* DIRECTIONS FOR THIS TASK:
Could you show each line of the records that contains the word "depth"?

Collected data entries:
───

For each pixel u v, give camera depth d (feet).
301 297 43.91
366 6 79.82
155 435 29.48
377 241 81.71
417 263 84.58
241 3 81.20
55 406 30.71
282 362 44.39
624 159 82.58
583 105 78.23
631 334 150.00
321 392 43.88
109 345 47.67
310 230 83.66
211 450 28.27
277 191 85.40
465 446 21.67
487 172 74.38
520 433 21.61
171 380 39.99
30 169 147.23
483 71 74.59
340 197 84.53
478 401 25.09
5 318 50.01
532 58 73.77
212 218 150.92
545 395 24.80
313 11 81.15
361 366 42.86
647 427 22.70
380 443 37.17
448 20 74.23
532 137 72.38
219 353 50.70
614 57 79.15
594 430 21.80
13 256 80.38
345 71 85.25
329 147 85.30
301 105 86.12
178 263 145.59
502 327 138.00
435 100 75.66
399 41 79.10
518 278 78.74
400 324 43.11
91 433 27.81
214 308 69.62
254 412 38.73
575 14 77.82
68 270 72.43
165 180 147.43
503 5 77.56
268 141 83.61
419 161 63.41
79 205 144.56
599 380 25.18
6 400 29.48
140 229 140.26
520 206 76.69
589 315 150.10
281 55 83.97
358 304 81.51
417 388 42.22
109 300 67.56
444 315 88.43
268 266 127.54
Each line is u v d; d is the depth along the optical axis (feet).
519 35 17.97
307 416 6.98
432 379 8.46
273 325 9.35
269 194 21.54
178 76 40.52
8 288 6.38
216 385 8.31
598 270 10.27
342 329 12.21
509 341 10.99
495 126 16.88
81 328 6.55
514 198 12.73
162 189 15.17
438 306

───

* REPLY TO THE EXERCISE:
For each pixel u v, give camera depth d (feet).
Each line is u v d; d is the depth along the optical axis (feet).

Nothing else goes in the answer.